Traditional exegesis sets the four satipaṭṭhānas in opposition to the four distortions, vipallāsa, which are to mistake what is unattractive, unsatisfactory, impermanent, and not-self, for being attractive, satisfactory, permanent, and a self. From this perspective, contemplation of the body has the potential to reveal the absence of bodily beauty, observation of the true nature of feeling can counter one’s incessant search for fleeting pleasures, awareness of the succession of states of mind can disclose the impermanent nature of all subjective experience, and contemplation of phenomena can reveal that the notion of a permanent self is nothing but an illusion.
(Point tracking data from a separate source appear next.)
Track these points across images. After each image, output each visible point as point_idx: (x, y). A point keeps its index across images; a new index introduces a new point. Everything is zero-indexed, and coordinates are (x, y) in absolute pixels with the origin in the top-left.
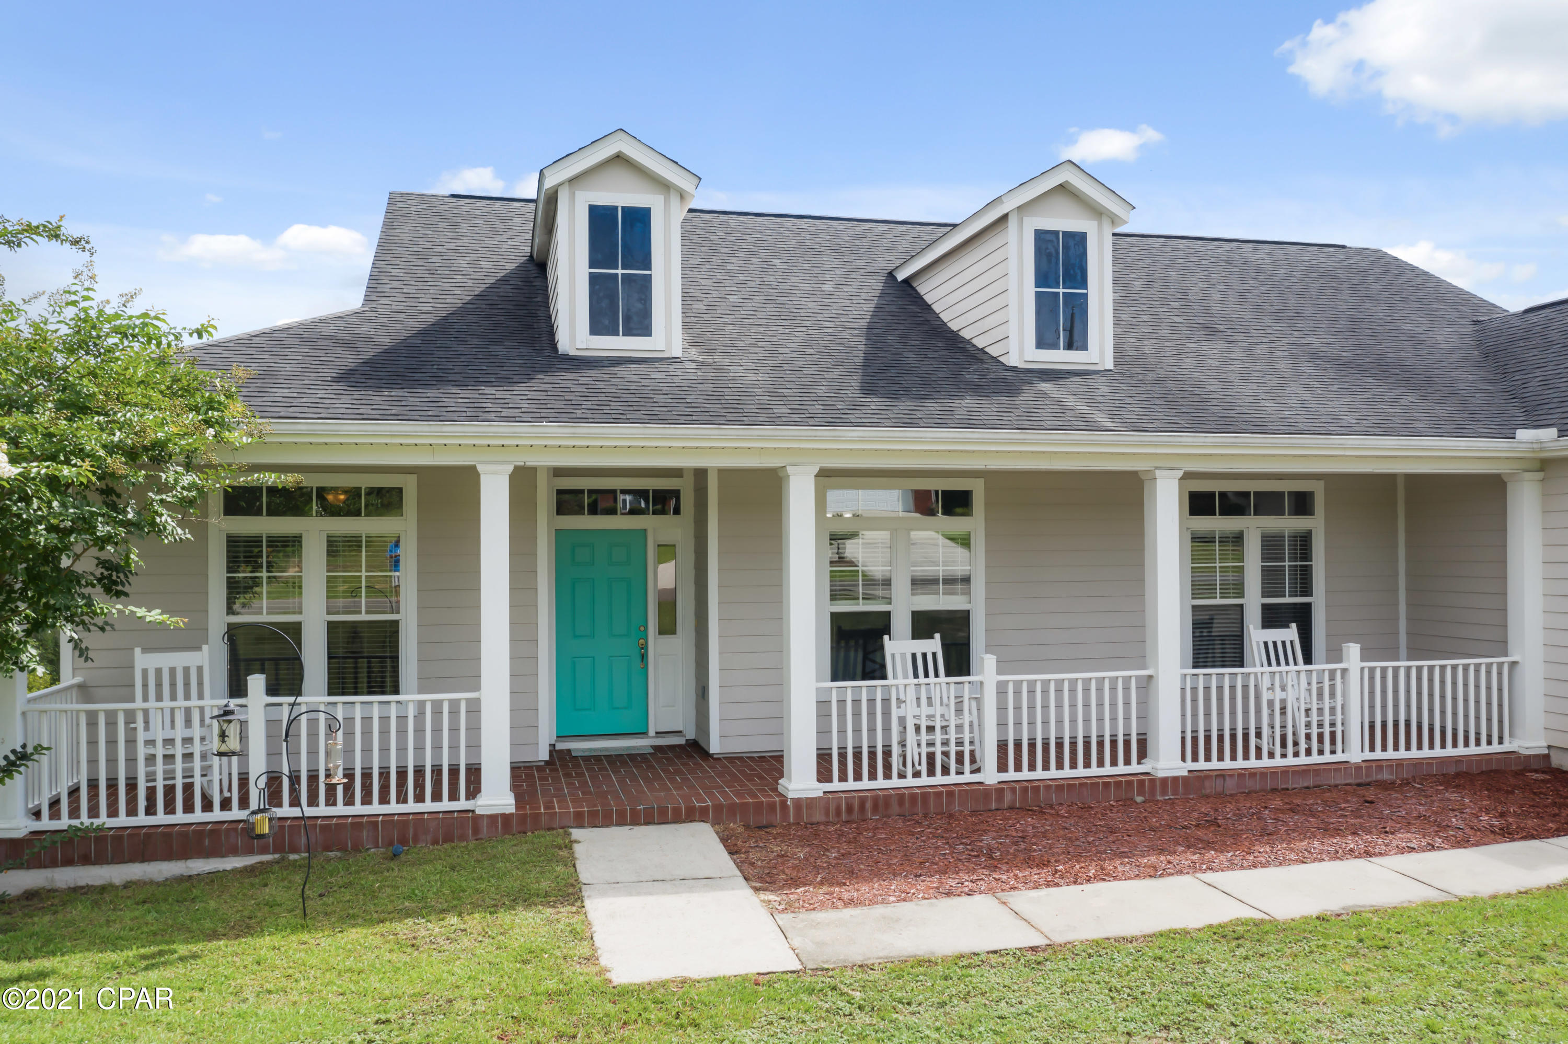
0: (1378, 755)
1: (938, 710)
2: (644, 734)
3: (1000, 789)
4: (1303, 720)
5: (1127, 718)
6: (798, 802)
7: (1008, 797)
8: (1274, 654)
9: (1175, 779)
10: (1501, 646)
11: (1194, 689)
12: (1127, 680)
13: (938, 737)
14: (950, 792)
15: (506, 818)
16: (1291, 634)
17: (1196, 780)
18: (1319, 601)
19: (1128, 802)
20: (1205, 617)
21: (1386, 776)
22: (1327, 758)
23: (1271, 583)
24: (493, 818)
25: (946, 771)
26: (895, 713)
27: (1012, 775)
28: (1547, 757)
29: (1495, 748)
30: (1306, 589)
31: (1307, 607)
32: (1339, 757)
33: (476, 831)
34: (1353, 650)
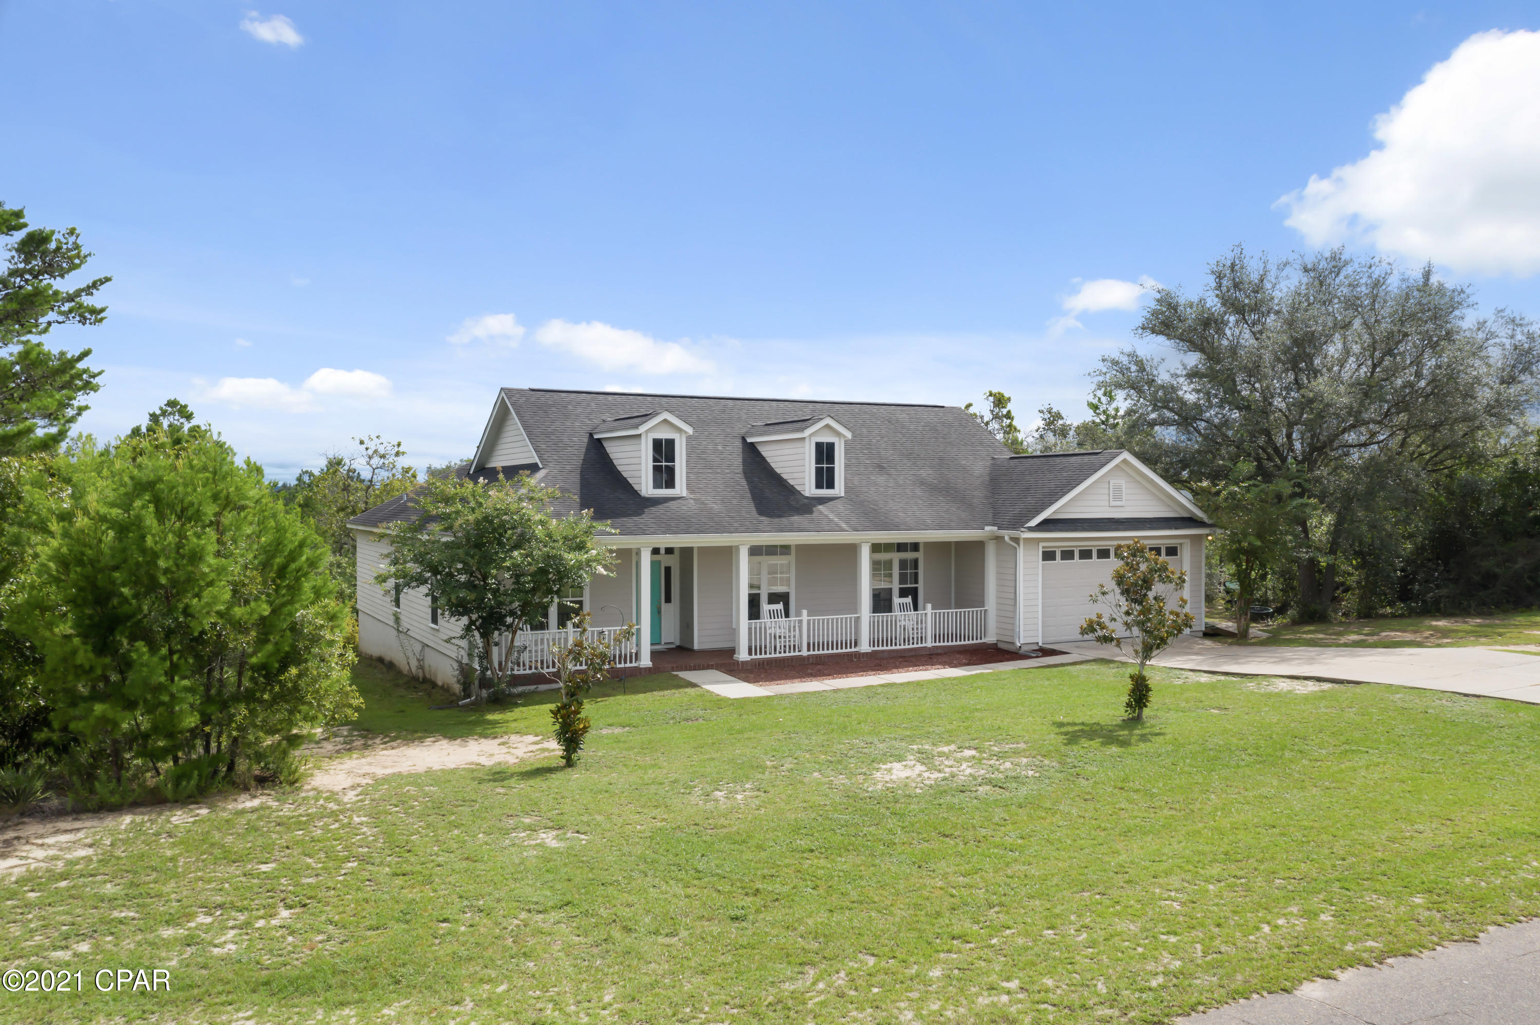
0: (937, 644)
1: (783, 630)
2: (659, 644)
3: (809, 657)
4: (911, 632)
5: (851, 633)
6: (742, 662)
7: (811, 660)
8: (903, 607)
9: (867, 653)
10: (982, 603)
11: (874, 622)
12: (851, 618)
13: (783, 639)
14: (792, 658)
15: (650, 668)
16: (909, 600)
17: (874, 653)
18: (921, 586)
19: (851, 661)
20: (877, 592)
21: (939, 651)
22: (920, 645)
23: (903, 579)
24: (646, 669)
25: (785, 652)
26: (768, 632)
27: (812, 653)
28: (996, 644)
29: (979, 641)
30: (916, 582)
31: (916, 589)
32: (924, 645)
33: (640, 673)
34: (929, 606)
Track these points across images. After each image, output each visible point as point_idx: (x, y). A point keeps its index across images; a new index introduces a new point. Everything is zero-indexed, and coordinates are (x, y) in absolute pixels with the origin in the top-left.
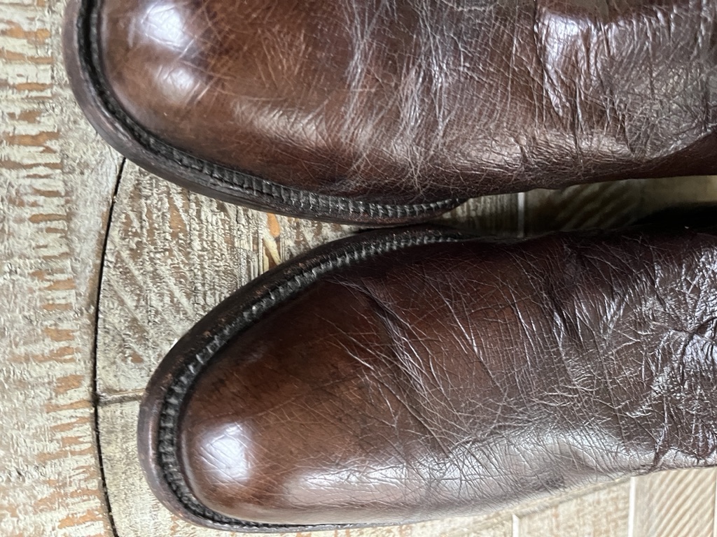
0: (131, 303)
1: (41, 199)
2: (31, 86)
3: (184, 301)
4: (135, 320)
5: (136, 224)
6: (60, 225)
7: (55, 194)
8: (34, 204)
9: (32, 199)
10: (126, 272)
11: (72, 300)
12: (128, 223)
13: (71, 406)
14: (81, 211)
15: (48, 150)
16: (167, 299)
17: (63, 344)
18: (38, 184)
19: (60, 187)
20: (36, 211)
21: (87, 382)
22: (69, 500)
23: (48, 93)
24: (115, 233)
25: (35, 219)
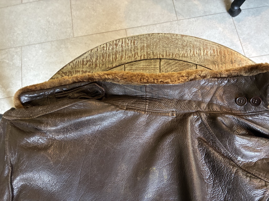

This presentation points to the main theme that underlies each of the four satipaṭṭhānas. Although the corresponding insights are certainly not restricted to one satipaṭṭhāna alone, nevertheless this particular correlation indicates which satipaṭṭhāna is particularly suitable in order to correct a specific distortion. In the end, however, all four satipaṭṭhānas partake of the same essence and each of them is capable of leading to realization, like different gateways leading to the same city.
According to a set of verses in the Satipaṭṭhāna-saṃyutta, these four satipaṭṭhānas form the direct path, ekāyano maggo, for crossing the flood in past, present, and future times ([1], Vol. V, p. 168). The Satipaṭṭhāna-sutta uses the same expression in order to introduce satipaṭṭhāna as the direct path for the purification of beings and for the realization of Nirvāṇa ([2], Vol. I, p. 55). Another discourse indicates that, whosoever have escaped, are escaping, or will escape from this world, all of them do so by way of well developing the four satipaṭṭhānas ([5], Vol. V, p. 195).
Satipaṭṭhāna stands, however, in necessary interdependence with the other factors of the noble eightfold path, so that it would be a misunderstanding to believe that by practicing only mindfulness, awakening can be gained.
Another important requirement for successful undertaking of satipaṭṭhāna is that such practice should issue in insight into the arising and passing away of phenomena. This importance is highlighted in a discourse, according to which such insight marks the distinction between mere establishment of satipaṭṭhāna and its complete and full “development,” bhāvanā ([1], Vol. V, p. 183). This passage indicates that mere awareness of the various objects listed under the four satipaṭṭhānas may not suffice for the task of developing penetrative insight. What is additionally required is to move on to a direct vision of their impermanence, to contemplating their arising and passing away, a requirement in fact explicitly mentioned in the Satipaṭṭhāna-sutta after each of the exercises. The same section of the Satipaṭṭhāna-sutta also highlights that contemplation should be undertaken internally and externally, presumably in the sense of covering one’s own subjective experience as well as that of others.
In regard to the Buddha, the discourses present a set of three satipaṭṭhānas specifically related to his role as a teacher ([2], Vol. III, p. 221). These are his balanced attitude toward three situations:
  • His disciples do not listen to and do not follow his teachings.
  • Some disciples listen and follow his teachings, others do not.
  • His disciples do listen to and follow his teachings.
In each of these cases, the Buddha remains mindful and equanimous. This additional set of three satipaṭṭhānas thus throws into relief a central aspect of mindfulness practice in early Buddhism, namely, clear awareness of what is taking place combined with a balanced and equanimous attitude.